DISSENTING STATEMENT BY
LALLY-GREEN, J.:¶ 1 Because I do not believe that we have the authority to review the order before us, I respectfully dissent.
¶2 As the majority makes clear, the instant appeal involves neither party to this action. Rather, a dispute has arisen between counsel and a court reporter because the court reporter has declined to provide a transcript of an equitable distribution hearing unless and until counsel pays an outstanding balance on a custody trial transcript. Counsel is willing to pay for the equitable distribution transcript but disputes the reporter’s entitlement to payment for the custody trial transcript. The majority concludes, based on the Uniform Rules Governing Court Reporting and Transcripts, Pa.R.C.P. 5000.1-5000.13, that the trial court had the authority to order counsel to pay the disputed custody trial transcript invoice.

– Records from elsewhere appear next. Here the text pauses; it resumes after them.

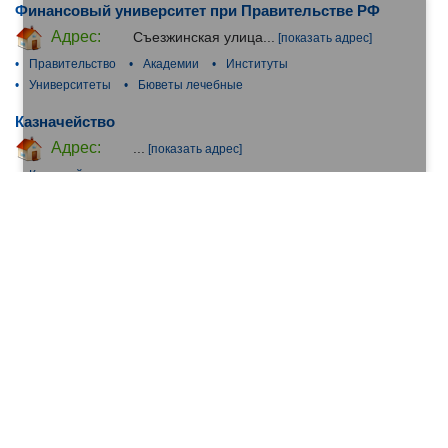
Финансовый университет при Правительстве РФ
Адрес:
Съезжинская улица...
[показать адрес]
•
Правительство
•
Академии
•
Институты
•
Университеты
•
Бюветы лечебные
Казначейство
Адрес:
...
[показать адрес]
•
Казначейства
Управление Федерального казначейства по
Московской области, отдел №15 (улица
Циолковского)
Адрес:
улица Циолковского...
[показать адрес]
•
Федеральные казначейства
•
Казначейства
Адреса филиалов организации (16)
Управление Федерального Казначейства по Ямало-
Ненецкому автономному округу (улица Республики)
Адрес:
улица Республики...
[показать адрес]
•
Федеральные казначейства
•
Казначейства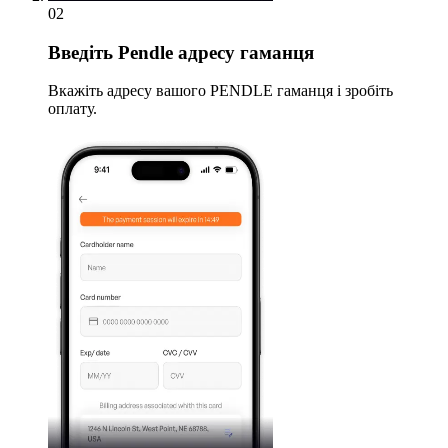
02
Введіть
Pendle адресу гаманця
Вкажіть адресу вашого PENDLE гаманця і зробіть
оплату.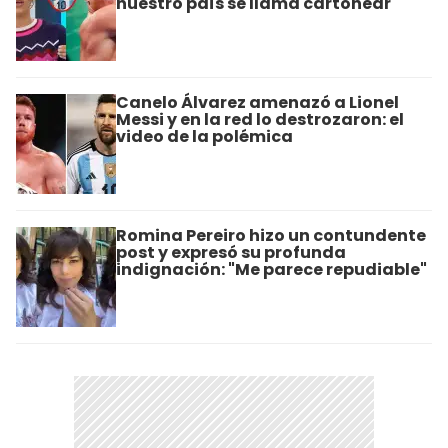
nuestro país se llama cartonear"
Canelo Álvarez amenazó a Lionel
Messi y en la red lo destrozaron: el
video de la polémica
Romina Pereiro hizo un contundente
post y expresó su profunda
indignación: "Me parece repudiable"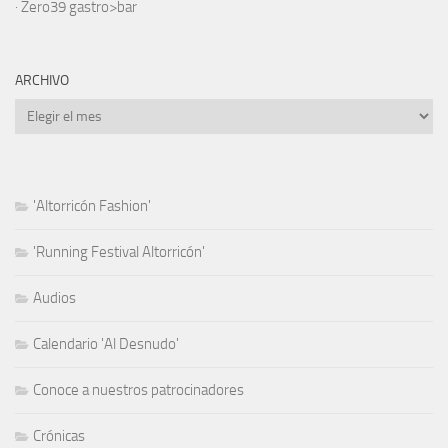
·
Zero39 gastro>bar
ARCHIVO
Archivo
'Altorricón Fashion'
'Running Festival Altorricón'
Audios
Calendario 'Al Desnudo'
Conoce a nuestros patrocinadores
Crónicas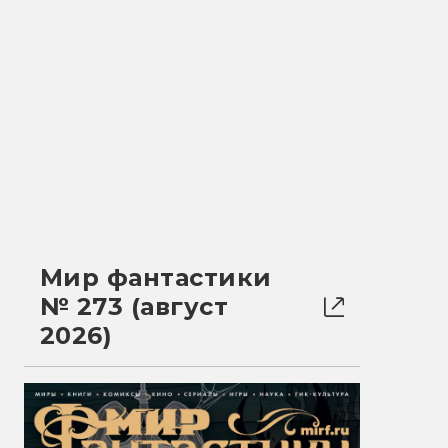
Мир фантастики
№ 273 (август
2026)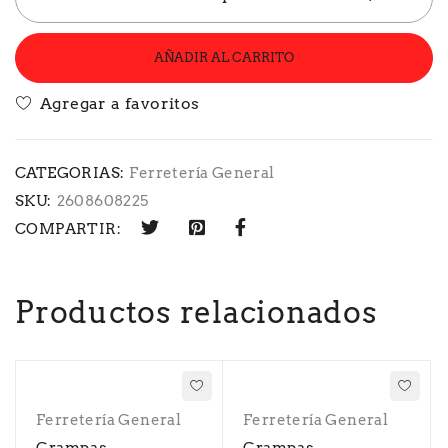
AÑADIR AL CARRITO
CATEGORIAS:
Ferretería General
SKU:
2608608225
COMPARTIR:
Productos relacionados
Ferretería General
Ferretería General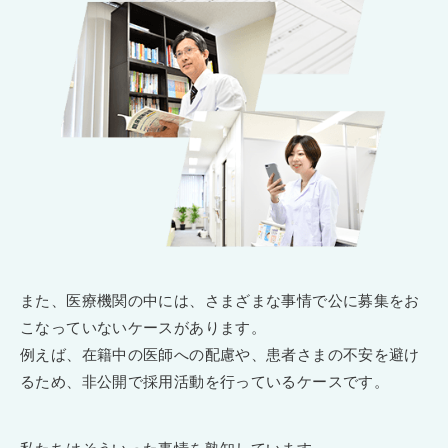
また、医療機関の中には、さまざまな事情で公に募集をお
こなっていないケースがあります。
例えば、在籍中の医師への配慮や、患者さまの不安を避け
るため、非公開で採用活動を行っているケースです。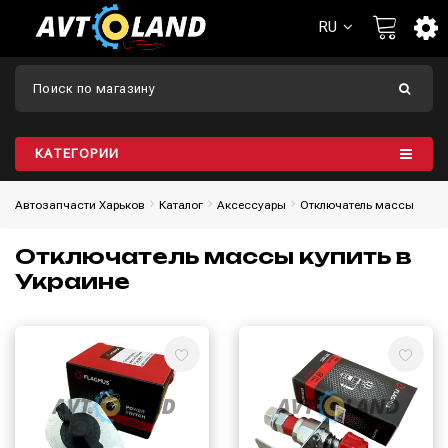
RU
КАТЕГОРИИ
Автозапчасти Харьков
Каталог
Aксессуары
Отключатель массы
Отключатель массы купить в
Украине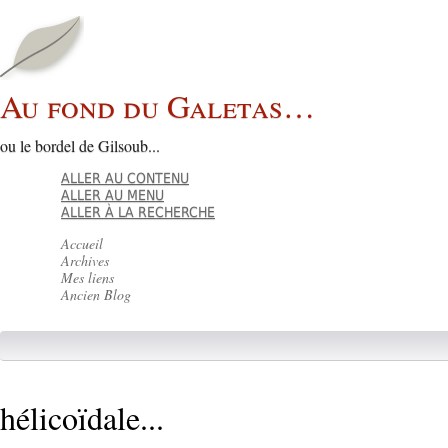
Au fond du Galetas…
ou le bordel de Gilsoub...
ALLER AU CONTENU
ALLER AU MENU
ALLER À LA RECHERCHE
Accueil
Archives
Mes liens
Ancien Blog
hélicoïdale...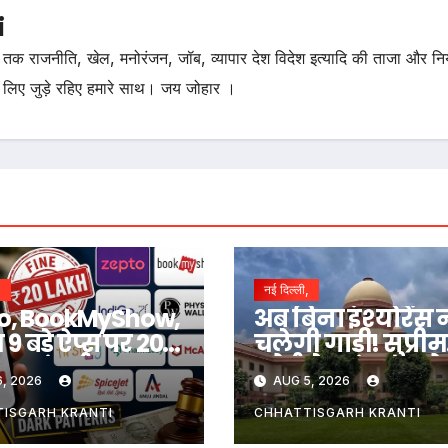
i
तक राजनीति, खेल, मनोरंजन, जॉब, व्यापार देश विदेश इत्यादि की ताजा और न
 लिए जुड़े रहिए हमारे साथ। जय जोहार ।
,
नई दिल्ली,
o, BookMyShow,
अब बिना इंश्योरेंस 
9 बड़े ऐप्स पर 20
चलेगी गाड़ी! सुप्रीम
ा जुर्माना,
कोर्ट ने कहा- काटो
, 2026
AUG 5, 2026
ए क्या है मामला
चालान, पेट्रोल भी 
ISGARH KRANTI
CHHATTISGARH KRANTI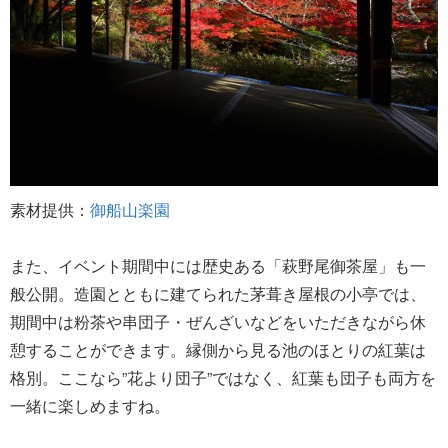
素材提供：
御船山楽園
また、イベント期間中には歴史ある「萩野尾御茶屋」も一
般公開。造園とともに建てられた茅葺き屋根の小亭では、
期間中は粉茶や串団子・ぜんざいなどをいただきながら休
憩することができます。縁側から見る池のほとりの紅葉は
格別。ここなら”花より団子”ではなく、紅葉も団子も両方を
一緒に楽しめますね。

¶3 I do not believe that the instant order is appealable under the Rules of Appellate Procedure. The trial court’s order is clearly not a final order pursuant to Pa.R.A.P. 341. It does not dispose of any claim between the parties. Moreover, I cannot conclude that a dispute over a transcript fee between attorney and a non-party court reporter involves a right too important to be denied review, so as to create an appealable collateral order pursuant to Pa.R.A.P. 313. The Rules of Appellate Procedure provide no authority for review of the order before us. See generally Pa.R.A.P. 301-342. Accordingly, I would quash this appeal.
¶ 4 Furthermore, I believe judicial economy dictates a different approach than that taken by the majority and the trial court. As things stand, the litigation between David and Karen Serbin has been placed on hold pending the outcome of an ancillary proceeding between non-parties. This Court is placed in the position of reviewing an order having nothing to do with the parties to this action or the underlying legal dispute between them.
*190¶ 5 Several available courses of action could have avoided the present scenario. First, I believe the trial court would be within its authority in ordering a court-employed reporter to provide the equitable distribution transcript to counsel upon counsel’s tender of payment for that transcript in accordance with Rules 5000.6 and 5000.11 of the Rules of Judicial Administration. This would have allowed the Serbins to proceed with their equitable distribution appeal and would not have prejudiced the court reporter’s ability to pursue an unrelated collection action for the alleged outstanding balance on the custody transcript. Second, Rule 5000.2(h) provides that a trial court may order a copy of a transcript for its own use. Third, an appellant’s failure to request and pay for a transcript can result in waiver of any and all issues that cannot be analyzed without reference to the transcript. See Pa.R.A.P.1911(d). The threat of waiver would, fairly or not, expedite the resolution of the dispute between the attorney and the court reporter without undue delay of the underlying litigation between the Serbins.
¶ 6 In light of the foregoing, I respectfully dissent.